If you're looking for a broad, all-encompassing review of a piece of code, post it by itself. If you're looking for very specific comparison about specific aspects of two concrete alternative implementations, then maybe a comparitive-review is right for you.
So, what would make for a good comparative review?
Java method - levels of abstraction
I think this question serves as an example of what could make for a good comparative-review question.
It meets the first criteria described in this post. Both implementations are written in the same language (and do the same thing). Any language expert looking at this question could equally judge both implementations.

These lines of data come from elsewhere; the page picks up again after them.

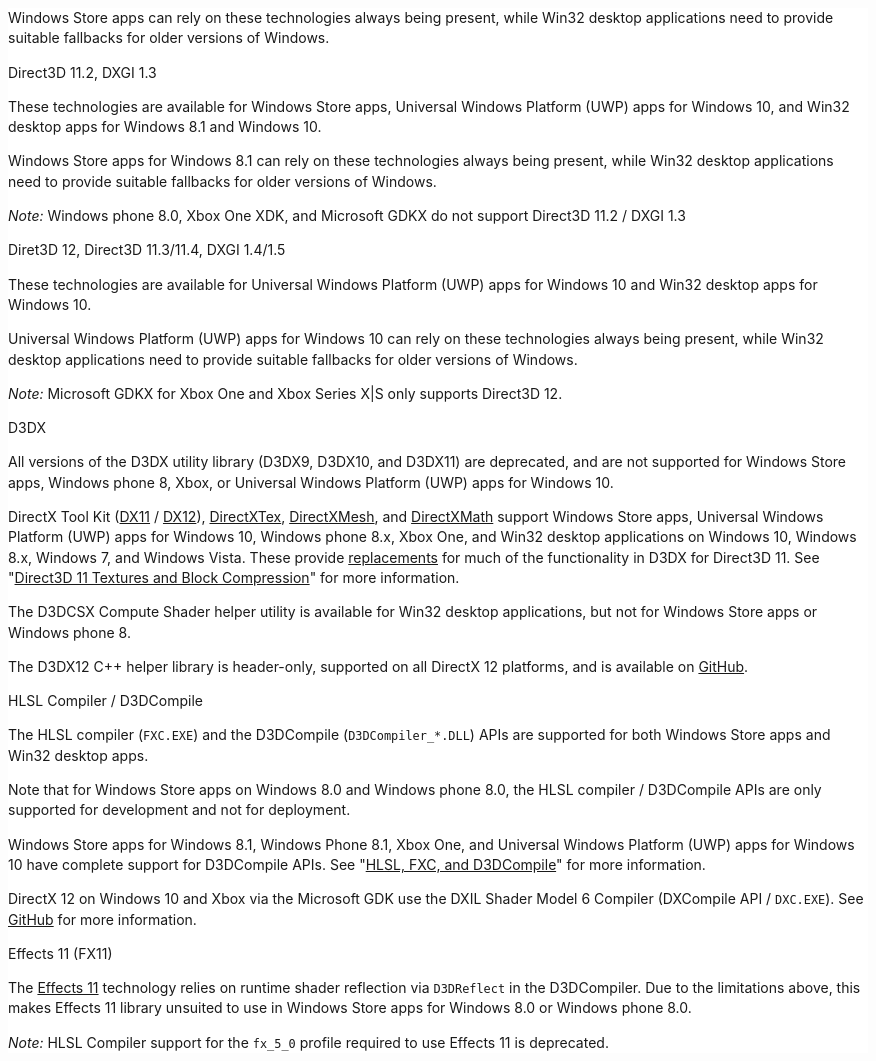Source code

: <p>Windows Store apps can rely on these technologies always being present, while Win32 desktop applications need to provide suitable fallbacks for older versions of Windows.</p></td>
</tr>
<tr>
<td>Direct3D 11.2, DXGI 1.3</td>
<td><p>These technologies are available for Windows Store apps, Universal Windows Platform (UWP) apps for Windows 10, and Win32 desktop apps for Windows 8.1 and Windows 10.</p>
<p>Windows Store apps for Windows 8.1 can rely on these technologies always being present, while Win32 desktop applications need to provide suitable fallbacks for older versions of Windows.</p>
<p><em>Note: </em>Windows phone 8.0, Xbox One XDK, and Microsoft GDKX do not support Direct3D 11.2 / DXGI 1.3</p></td>
</tr>
<tr>
<td>Diret3D 12, Direct3D 11.3/11.4, DXGI 1.4/1.5</td>
<td><p>These technologies are available for Universal Windows Platform (UWP) apps for Windows 10 and Win32 desktop apps for Windows 10.</p>
<p>Universal Windows Platform (UWP) apps for Windows 10 can rely on these technologies always being present, while Win32 desktop applications need to provide suitable fallbacks for older versions of Windows.</p>
<p><em>Note:</em> Microsoft GDKX for Xbox One and Xbox Series X|S only supports Direct3D 12.</p></td>
</tr>
<tr>
<td>D3DX</td>
<td><p>All versions of the D3DX utility library (D3DX9, D3DX10, and D3DX11) are deprecated, and are not supported for Windows Store apps, Windows phone 8, Xbox, or Universal Windows Platform (UWP) apps for Windows 10.</p>
<p>DirectX Tool Kit (<a href="https://github.com/Microsoft/DirectXTK">DX11</a> / <a href="https://github.com/Microsoft/DirectXTK12">DX12</a>), <a href="https://github.com/Microsoft/DirectXTex">DirectXTex</a>, <a href="https://github.com/Microsoft/DirectXMesh">DirectXMesh</a>, and <a href="https://github.com/Microsoft/DirectXMath">DirectXMath</a> support Windows Store apps, Universal Windows Platform (UWP) apps for Windows 10, Windows phone 8.x, Xbox One, and Win32 desktop applications on Windows 10, Windows 8.x, Windows 7, and Windows Vista. These provide <a href="https://walbourn.github.io/living-without-d3dx/">replacements</a> for much of the functionality in D3DX for Direct3D 11. See "<a href="https://walbourn.github.io/direct3d-11-textures-and-block-compression/">Direct3D 11 Textures and Block Compression</a>" for more information.</p>
<p>The D3DCSX Compute Shader helper utility is available for Win32 desktop applications, but not for Windows Store apps or Windows phone 8.</p>
<p>The D3DX12 C++ helper library is header-only, supported on all DirectX 12 platforms, and is available on <a href="https://github.com/microsoft/DirectX-Headers/tree/main/include/directx">GitHub</a>.</p></td>
</tr>
<tr>
<td>HLSL Compiler / D3DCompile</td>
<td><p>The HLSL compiler (<code>FXC.EXE</code>) and the D3DCompile (<code>D3DCompiler_*.DLL</code>) APIs are supported for both Windows Store apps and Win32 desktop apps.</p>
<p>Note that for Windows Store apps on Windows 8.0 and Windows phone 8.0, the HLSL compiler / D3DCompile APIs are only supported for development and not for deployment.</p>
<p>Windows Store apps for Windows 8.1, Windows Phone 8.1, Xbox One, and Universal Windows Platform (UWP) apps for Windows 10 have complete support for D3DCompile APIs. See "<a href="https://walbourn.github.io/hlsl-fxc-and-d3dcompile/">HLSL, FXC, and D3DCompile</a>" for more information.</p>
<p>DirectX 12 on Windows 10 and Xbox via the Microsoft GDK use the DXIL Shader Model 6 Compiler (DXCompile API / <code>DXC.EXE</code>). See <a href="https://github.com/Microsoft/DirectXShaderCompiler">GitHub</a> for more information.</p></td>
</tr>
<tr>
<td>Effects 11 (FX11)</td>
<td><p>The <a href="http://go.microsoft.com/fwlink/p/?LinkId=271568">Effects 11</a> technology relies on runtime shader reflection via <code>D3DReflect</code> in the D3DCompiler. Due to the limitations above, this makes Effects 11 library unsuited to use in Windows Store apps for Windows 8.0 or Windows phone 8.0.</p>
<p><em>Note:</em> HLSL Compiler support for the <code>fx_5_0</code> profile required to use Effects 11 is deprecated.</p></td>
</tr>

It meets the second criteria described in this post. The question is not about which is faster, which is more memory efficient, etc. If this were a question, the asker has already tested and determined the difference is insignificant.
It meets the third criteria described in this post. The criteria by which reviewers should judge the compared snippets is quite clear. In this specific example, we're asked to compare the level of abstraction of the two snippets. Is A not-abstracted enough? Or is B too abstracted?
Importantly, this review might not make very much sense if each snippet were separated into different questions.
The user could've posted snippet A as "Is this abstract enough? How can I make it more abstract?" and snippet B as "Is this too abstract? How can I make it less abstract?" but then the answers will focus as much or more on how to make the snippets more/less abstract and less on how to decide on the right balance. It would be essentially impossible for the user to receive the same answer on both questions if he posted the snippets separately! In fact, it seems likely that question A is the answer to question B and question B is the answer to question A!
With any sort of a performance comparison, is anyone actually trying to strike a balance? No. What the asker actually wants is the most optimally performing snippet of code. If the user presents snippet A and snippet B, the answer to the question might be to implement snippet C, which the asker never even considered. So, rather than an overly complicated question which first asks which is more optimal between two less-than-C-optimal versions of the code, in which any answer must at a minimum feel obligated to spend time discussing the performance difference between A and B, wouldn't it be better if we just expected askers to come knowing what of all their attempts has the most optimal performance, and instead ask how to make it more optimal?
And with any sort of "which is better?" question, isn't this too broad? Isn't this not seeking a review? Without appropriate, specific guidelines, isn't this primarily opinion based (even moreso than an average Code Review question)? Isn't this potentially just seeking an explanation of the snippets?
This answer defines a very narrow spectrum off on-topic comparative-review questions. But I believe it defines a spectrum that will lead toward very high quality comparative-review questions, and should encourage others (who might have otherwise posted a comparative-review question) to do a little more research and ask better, more direct, more interesting non-comparative-review questions.